Fourth Circuit panel (Judges Roger Gregory, DeAndrea Gist Benjamin, Stephanie Thacker) heard oral arguments May 7-8, 2026 in KalshiEX LLC v. Martin, No. 25-1892.

Key quotes:

  • Judge Gregory: "If it quacks, it's a duck. It's gambling." + "It seems like the whole point is that they wanted it to be a field preemption" + "this will probably end up with the Supreme Court"
  • Judge Thacker: "If there is exclusive jurisdiction over this, it seems to me that there might be exclusive jurisdiction over all gambling" + "Passive regulation sounds like you're not being regulated. What does passive regulation even mean?"
  • Judge Benjamin: "How is it not conflict preemption if you have one state doing this, another state doing that, the CFTC there too?" + "How does this work with the special rule where they add gaming? The plain language of it says gaming."
  • Kalshi counsel Havemann: "We don't read it as a categorical prohibition because 40.11(c) refers to approval or disapproval" + "we might have some trouble with our federal regulator, but it doesn't mean these contracts aren't swaps"
  • Maryland counsel Brauer: "The Super Bowl occurring is an event. Winning the Super Bowl is an outcome." + "Since it's not impossible to comply with both statutes...Maryland sports betting laws cannot be preempted"

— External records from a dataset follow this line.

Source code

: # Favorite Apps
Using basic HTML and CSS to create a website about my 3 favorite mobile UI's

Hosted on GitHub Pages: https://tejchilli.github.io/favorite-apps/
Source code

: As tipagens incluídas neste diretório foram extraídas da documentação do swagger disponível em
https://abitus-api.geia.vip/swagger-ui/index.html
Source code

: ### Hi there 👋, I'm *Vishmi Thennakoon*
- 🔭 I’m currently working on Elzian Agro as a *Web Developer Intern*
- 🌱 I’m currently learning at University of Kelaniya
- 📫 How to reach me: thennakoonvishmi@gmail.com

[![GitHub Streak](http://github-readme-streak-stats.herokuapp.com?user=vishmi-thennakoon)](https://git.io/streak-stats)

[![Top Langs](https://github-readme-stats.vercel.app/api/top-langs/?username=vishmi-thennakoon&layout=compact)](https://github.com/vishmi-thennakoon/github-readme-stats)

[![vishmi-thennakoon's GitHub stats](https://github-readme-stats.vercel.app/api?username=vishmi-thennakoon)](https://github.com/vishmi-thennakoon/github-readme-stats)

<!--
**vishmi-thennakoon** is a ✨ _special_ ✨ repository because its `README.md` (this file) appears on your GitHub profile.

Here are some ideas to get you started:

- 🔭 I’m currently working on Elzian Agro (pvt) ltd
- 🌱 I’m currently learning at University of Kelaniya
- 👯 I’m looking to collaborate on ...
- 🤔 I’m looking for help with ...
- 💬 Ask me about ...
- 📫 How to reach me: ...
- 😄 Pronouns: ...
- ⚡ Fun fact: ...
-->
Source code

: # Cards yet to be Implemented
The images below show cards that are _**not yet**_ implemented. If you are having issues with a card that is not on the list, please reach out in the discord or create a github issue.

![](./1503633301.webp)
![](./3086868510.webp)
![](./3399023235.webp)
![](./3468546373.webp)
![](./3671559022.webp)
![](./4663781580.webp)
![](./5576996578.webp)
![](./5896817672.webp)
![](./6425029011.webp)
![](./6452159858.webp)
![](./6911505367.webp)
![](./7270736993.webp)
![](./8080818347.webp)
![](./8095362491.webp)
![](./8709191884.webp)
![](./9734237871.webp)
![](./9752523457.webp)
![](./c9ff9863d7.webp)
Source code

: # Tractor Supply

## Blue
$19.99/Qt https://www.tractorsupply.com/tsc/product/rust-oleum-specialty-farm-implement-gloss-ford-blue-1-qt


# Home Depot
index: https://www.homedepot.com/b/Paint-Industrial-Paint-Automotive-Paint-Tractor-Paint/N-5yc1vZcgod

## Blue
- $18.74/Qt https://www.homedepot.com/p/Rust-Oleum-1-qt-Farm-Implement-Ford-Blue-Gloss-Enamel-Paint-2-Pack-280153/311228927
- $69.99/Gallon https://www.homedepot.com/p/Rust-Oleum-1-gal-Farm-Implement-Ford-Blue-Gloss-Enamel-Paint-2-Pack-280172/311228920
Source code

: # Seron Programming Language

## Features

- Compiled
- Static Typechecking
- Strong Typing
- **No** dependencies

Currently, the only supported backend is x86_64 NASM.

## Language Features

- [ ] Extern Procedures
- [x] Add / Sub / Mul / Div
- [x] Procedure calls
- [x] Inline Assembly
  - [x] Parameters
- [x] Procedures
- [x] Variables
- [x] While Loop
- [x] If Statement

The panel appeared to view sports event contracts as problematic in spirit (gambling-like) while also being open to broad CEA field preemption arguments. The "wary but not convinced illegal" framing captures a "letter vs. spirit" tension. The InGame analysis suggested "likely reversal or partial reversal" — a significant update from pre-argument expectations.

No mention of governance markets, DAOs, futarchy, or endogenous settlement in the proceedings.

Ruling expected July-September 2026.

Agent Notes

Why this matters: Session 39 predicted "pro-state ~75%" outcome. The actual argument revealed genuine openness to field preemption (pro-Kalshi). If Fourth Circuit issues field preemption ruling, it creates 2-0 circuit record for Kalshi (Third + Fourth), which changes the SCOTUS cert calculus and shapes the broader prediction market regulatory environment. The Fourth Circuit ruling is the most consequential near-term judicial event for understanding the scope of CEA event contract jurisdiction.

What surprised me: Judge Gregory's dual stance — "it's gambling" AND apparent endorsement of field preemption. These two positions are not necessarily contradictory (can think something is gambling-like in spirit while finding federal preemption applies under statutory language), but it reveals a more complex panel than the DeFiRate headline ("panel expresses doubts about Kalshi") suggested. The DeFiRate framing was misleading — the doubts were about Kalshi's arguments, but the panel also had serious doubts about Maryland's position.

What I expected but didn't find: Clear pro-state signals. Session 39 extrapolated too far from Judge Nelson (Ninth Circuit) to assume Fourth Circuit would similarly skewer Kalshi. Different panel, different reasoning.

KB connections: Directly relevant to MetaDAO conditional governance markets may fall outside CFTC event contract definition because TWAP settlement against internal token price is endogenous not an external observable event — Judge Benjamin's Rule 40.11 question confirms the DCM-listing requirement is load-bearing for CEA gaming analysis. MetaDAO's non-DCM status is consistently protective in this reasoning chain.

Extraction hints: The key extractable claim: Fourth Circuit panel's openness to field preemption creates uncertainty about whether the Third Circuit + Fourth Circuit pro-Kalshi circuit record will make SCOTUS cert more or less likely. Also: Judge Benjamin's Rule 40.11 reasoning confirms non-DCM markets are structurally outside the gaming enforcement frame.

Context: This is the third major circuit-level argument in 2026 (after Third Circuit ruled pro-Kalshi in April, Ninth Circuit heard argument April 16). The circuit split is forming. SCOTUS cert probability remains high (~64% per prior analysis) regardless of Fourth Circuit outcome.

Curator Notes

PRIMARY CONNECTION: MetaDAO conditional governance markets may fall outside CFTC event contract definition because TWAP settlement against internal token price is endogenous not an external observable event WHY ARCHIVED: Fourth Circuit argument reveals more nuanced panel than expected — field preemption signals complicate the prior pro-state prediction. Non-DCM status (MetaDAO) remains protective. EXTRACTION HINT: Focus on (1) the field preemption vs. conflict preemption tension, (2) Judge Benjamin's Rule 40.11 question and its implications for non-DCM markets, (3) the "40th consecutive session without governance market mentions" pattern.